Dataset rows

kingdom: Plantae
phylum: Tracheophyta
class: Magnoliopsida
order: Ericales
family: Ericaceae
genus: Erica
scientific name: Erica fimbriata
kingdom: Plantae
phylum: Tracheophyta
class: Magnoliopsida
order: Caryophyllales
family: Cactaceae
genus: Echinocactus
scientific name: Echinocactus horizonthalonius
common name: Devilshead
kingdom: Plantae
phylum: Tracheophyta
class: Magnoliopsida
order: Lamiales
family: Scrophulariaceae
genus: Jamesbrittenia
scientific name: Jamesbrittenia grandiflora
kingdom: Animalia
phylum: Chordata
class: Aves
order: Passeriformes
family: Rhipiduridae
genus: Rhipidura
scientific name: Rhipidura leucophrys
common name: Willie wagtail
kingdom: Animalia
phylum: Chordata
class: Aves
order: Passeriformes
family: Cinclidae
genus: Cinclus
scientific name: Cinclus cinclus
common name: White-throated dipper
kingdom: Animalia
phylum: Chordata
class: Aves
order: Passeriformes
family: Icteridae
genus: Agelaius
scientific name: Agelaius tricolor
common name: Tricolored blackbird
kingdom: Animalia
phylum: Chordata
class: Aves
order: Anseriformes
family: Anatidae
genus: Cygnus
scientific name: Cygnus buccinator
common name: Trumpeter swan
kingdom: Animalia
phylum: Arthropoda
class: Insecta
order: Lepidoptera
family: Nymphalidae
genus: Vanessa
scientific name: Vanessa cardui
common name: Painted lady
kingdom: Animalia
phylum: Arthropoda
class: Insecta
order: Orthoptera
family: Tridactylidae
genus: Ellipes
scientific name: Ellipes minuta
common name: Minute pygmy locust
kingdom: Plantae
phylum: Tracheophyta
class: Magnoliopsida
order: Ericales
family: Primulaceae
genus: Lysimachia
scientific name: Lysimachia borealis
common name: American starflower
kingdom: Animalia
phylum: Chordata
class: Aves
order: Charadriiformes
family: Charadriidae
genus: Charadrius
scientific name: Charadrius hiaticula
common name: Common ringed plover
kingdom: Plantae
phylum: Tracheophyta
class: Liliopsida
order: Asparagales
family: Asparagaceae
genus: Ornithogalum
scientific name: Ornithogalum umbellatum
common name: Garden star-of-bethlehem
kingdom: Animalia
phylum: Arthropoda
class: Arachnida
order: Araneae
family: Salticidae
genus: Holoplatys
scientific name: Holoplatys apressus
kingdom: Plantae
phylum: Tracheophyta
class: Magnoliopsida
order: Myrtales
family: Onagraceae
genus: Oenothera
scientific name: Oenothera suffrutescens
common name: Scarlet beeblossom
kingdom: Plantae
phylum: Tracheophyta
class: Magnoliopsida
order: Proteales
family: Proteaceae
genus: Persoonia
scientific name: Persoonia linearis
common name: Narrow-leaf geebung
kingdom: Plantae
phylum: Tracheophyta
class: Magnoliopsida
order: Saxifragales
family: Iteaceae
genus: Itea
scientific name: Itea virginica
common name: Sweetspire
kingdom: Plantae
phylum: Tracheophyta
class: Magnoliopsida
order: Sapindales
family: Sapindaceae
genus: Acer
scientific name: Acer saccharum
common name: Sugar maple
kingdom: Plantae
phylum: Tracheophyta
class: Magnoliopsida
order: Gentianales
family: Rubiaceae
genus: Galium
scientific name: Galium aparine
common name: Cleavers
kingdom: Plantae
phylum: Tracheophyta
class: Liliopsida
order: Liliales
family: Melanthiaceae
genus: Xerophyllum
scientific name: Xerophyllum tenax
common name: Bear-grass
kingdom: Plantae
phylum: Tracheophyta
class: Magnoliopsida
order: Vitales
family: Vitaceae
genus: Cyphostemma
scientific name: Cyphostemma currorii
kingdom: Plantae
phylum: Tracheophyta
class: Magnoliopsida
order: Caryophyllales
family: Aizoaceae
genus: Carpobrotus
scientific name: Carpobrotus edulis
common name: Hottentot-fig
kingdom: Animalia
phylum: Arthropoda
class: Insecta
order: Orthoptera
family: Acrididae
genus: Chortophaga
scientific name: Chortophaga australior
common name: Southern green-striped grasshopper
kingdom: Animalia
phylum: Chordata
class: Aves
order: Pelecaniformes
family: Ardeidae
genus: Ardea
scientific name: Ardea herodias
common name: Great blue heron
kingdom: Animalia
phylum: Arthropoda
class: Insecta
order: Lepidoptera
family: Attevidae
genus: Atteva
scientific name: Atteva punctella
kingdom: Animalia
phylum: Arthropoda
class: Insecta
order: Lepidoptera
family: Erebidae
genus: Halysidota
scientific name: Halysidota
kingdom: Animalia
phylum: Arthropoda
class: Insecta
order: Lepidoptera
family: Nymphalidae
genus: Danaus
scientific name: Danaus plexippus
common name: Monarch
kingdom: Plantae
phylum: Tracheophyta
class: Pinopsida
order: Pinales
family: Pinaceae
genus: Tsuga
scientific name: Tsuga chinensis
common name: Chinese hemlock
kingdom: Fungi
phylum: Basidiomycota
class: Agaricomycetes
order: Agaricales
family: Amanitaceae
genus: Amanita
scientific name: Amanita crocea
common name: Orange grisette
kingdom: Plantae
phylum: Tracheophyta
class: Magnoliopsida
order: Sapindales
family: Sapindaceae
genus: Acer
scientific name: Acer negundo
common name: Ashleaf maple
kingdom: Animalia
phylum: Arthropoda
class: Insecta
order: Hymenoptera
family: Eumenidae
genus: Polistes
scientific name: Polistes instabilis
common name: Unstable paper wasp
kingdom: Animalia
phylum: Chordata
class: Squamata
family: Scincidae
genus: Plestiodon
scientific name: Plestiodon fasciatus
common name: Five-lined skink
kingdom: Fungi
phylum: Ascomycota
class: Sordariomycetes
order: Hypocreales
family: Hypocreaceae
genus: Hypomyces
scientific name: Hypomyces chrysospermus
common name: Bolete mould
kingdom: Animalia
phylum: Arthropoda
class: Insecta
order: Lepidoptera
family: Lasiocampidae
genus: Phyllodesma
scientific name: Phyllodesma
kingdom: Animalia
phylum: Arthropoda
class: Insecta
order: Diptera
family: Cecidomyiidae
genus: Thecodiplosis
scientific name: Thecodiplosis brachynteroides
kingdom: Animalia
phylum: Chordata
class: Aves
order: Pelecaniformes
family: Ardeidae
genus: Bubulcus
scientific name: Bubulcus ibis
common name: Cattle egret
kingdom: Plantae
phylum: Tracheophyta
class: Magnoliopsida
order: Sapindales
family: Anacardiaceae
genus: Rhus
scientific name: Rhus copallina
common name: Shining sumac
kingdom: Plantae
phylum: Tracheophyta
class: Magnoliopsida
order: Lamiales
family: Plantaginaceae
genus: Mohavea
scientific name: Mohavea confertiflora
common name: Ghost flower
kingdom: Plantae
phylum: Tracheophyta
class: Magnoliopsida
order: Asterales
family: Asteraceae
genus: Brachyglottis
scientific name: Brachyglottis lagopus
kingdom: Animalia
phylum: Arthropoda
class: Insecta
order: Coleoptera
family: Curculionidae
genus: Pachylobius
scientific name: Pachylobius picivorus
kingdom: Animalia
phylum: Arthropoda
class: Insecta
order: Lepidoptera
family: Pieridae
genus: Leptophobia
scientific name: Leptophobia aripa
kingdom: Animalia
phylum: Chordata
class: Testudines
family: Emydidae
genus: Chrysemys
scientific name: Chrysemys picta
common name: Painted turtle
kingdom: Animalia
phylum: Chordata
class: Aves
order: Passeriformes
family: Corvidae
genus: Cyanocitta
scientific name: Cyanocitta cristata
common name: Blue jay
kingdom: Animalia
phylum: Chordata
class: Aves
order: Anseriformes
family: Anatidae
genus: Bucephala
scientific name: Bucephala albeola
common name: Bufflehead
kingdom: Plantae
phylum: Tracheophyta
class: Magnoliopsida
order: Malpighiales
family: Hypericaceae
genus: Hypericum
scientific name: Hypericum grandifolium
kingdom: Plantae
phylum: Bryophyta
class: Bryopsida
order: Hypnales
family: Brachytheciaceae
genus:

Exercise task
Reproduce, word for word, the stretch of the material from the start through the line containing "scientific name: Rhipidura leucophrys", including both ends.

Expected output
kingdom: Plantae
phylum: Tracheophyta
class: Magnoliopsida
order: Ericales
family: Ericaceae
genus: Erica
scientific name: Erica fimbriata
kingdom: Plantae
phylum: Tracheophyta
class: Magnoliopsida
order: Caryophyllales
family: Cactaceae
genus: Echinocactus
scientific name: Echinocactus horizonthalonius
common name: Devilshead
kingdom: Plantae
phylum: Tracheophyta
class: Magnoliopsida
order: Lamiales
family: Scrophulariaceae
genus: Jamesbrittenia
scientific name: Jamesbrittenia grandiflora
kingdom: Animalia
phylum: Chordata
class: Aves
order: Passeriformes
family: Rhipiduridae
genus: Rhipidura
scientific name: Rhipidura leucophrys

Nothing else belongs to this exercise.